*** Opening of Extracted text ***
Posted on 11/24/2007 6:05:40 PM PST by Travis McGee

Even experienced banker friends tell me that they think the worst of the US banking troubles are over and that things are slowly getting back to normal. What is lacking in their rosy optimism is the realization of the scale of the ongoing deterioration in credit markets globally, centered in the American asset-backed securities market, and especially in the market for CDOs—Collateralized Debt Obligations and CMOs—Collateralized Mortgage Obligations. By now every serious reader has heard the term “It’s a crisis in Sub-Prime US home mortgage debt.” What almost no one I know understands is that the Sub-Prime problem is but the tip of a colossal iceberg that is in a slow meltdown. I offer one recent example to illustrate my point that the “Financial Tsunami” is only beginning.

Deutsche Bank got a hard shock a few days ago when a judge in the state of Ohio in the USA made a ruling that the bank had no legal right to foreclose on 14 homes whose owners had failed to keep current in their monthly mortgage payments. Now this might sound like small beer for Deutsche Bank, one of the world’s largest banks with over €1.1 trillion (Billionen) in assets worldwide. As Hilmar Kopper used to say, “peanuts.” It’s not at all peanuts, however, for the Anglo-Saxon banking world and its European allies like Deutsche Bank, BNP Paribas, Barclays Bank, HSBC or others. Why?

A US Federal Judge, C.A. Boyko in Federal District Court in Cleveland, Ohio ruled to dismiss a claim by Deutsche Bank National Trust Company. DB’s US subsidiary was seeking to take possession of 14 homes from Cleveland residents living in them, in order to claim the assets.

Here comes the hair in the soup. The Judge asked DB to show documents proving legal title to the 14 homes. DB could not. All DB attorneys could show was a document showing only an “intent to convey the rights in the mortgages.” They could not produce the actual mortgage, the heart of Western property rights since the Magna Charta if not longer.

Again why could Deutsche Bank not show the 14 mortgages on the 14 homes? Because they live in the exotic new world of “global securitization”, where banks like DB or Citigroup buy tens of thousands of mortgages from small local lending banks, “bundle” them into Jumbo new securities which then are rated by Moody’s or Standard & Poors or Fitch, and sell them as bonds to pension funds or other banks or private investors who naively believed they were buying bonds rated AAA, the highest, and never realized that their “bundle” of say 1,000 different home mortgages, contained maybe 20% or 200 mortgages rated “sub-prime,” i.e. of dubious credit quality.

Indeed the profits being earned in the past seven years by the world’s largest financial players from Goldman Sachs to Morgan Stanley to HSBC, Chase, and yes, Deutsche Bank, were so staggering, few bothered to open the risk models used by the professionals who bundled the mortgages. Certainly not the Big Three rating companies who had a criminal conflict of interest in giving top debt ratings. That changed abruptly last August and since then the major banks have issued one after another report of disastrous “sub-prime” losses.
*** Close of Extracted text ***
[Tasks]:
A – According to the post about the Deutsche Bank foreclosure ruling, why could Deutsche Bank not show the 14 mortgages on the 14 homes? Answer in one to three sentences.
B – Print the part of the post about the Deutsche Bank foreclosure ruling starting at "A US Federal" and ending at "if not longer.", reproducing every word unchanged.
The data comes from a separate, unrelated source.
*** Opening of The data ***
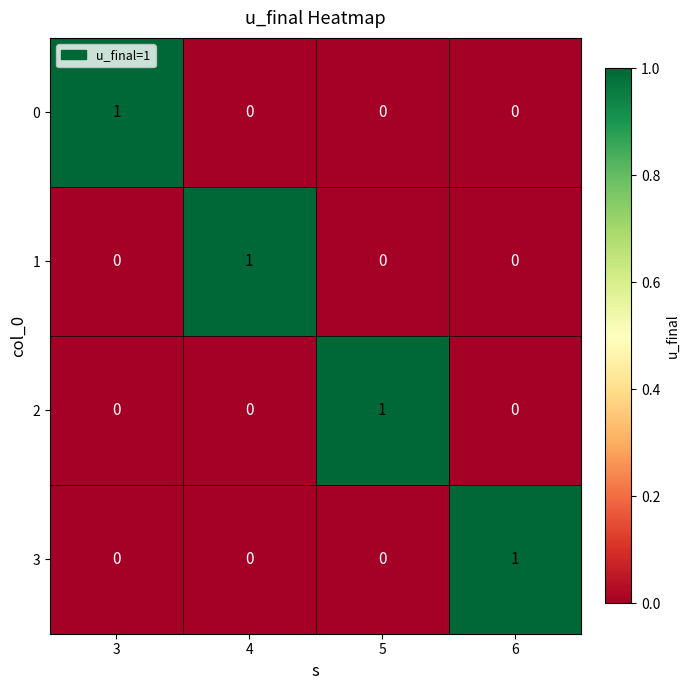

Which category has the highest value in the 1 series?

4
*** Close of The data ***
[Set of answers]:
A – The post says Deutsche Bank operates in the world of global securitization. In that world, banks like it buy tens of thousands of mortgages from small local lending banks and bundle them into large new securities. Rating agencies rate those securities, and the banks sell them as bonds to pension funds, other banks, or private investors.

B –
A US Federal Judge, C.A. Boyko in Federal District Court in Cleveland, Ohio ruled to dismiss a claim by Deutsche Bank National Trust Company. DB’s US subsidiary was seeking to take possession of 14 homes from Cleveland residents living in them, in order to claim the assets.

Here comes the hair in the soup. The Judge asked DB to show documents proving legal title to the 14 homes. DB could not. All DB attorneys could show was a document showing only an “intent to convey the rights in the mortgages.” They could not produce the actual mortgage, the heart of Western property rights since the Magna Charta if not longer.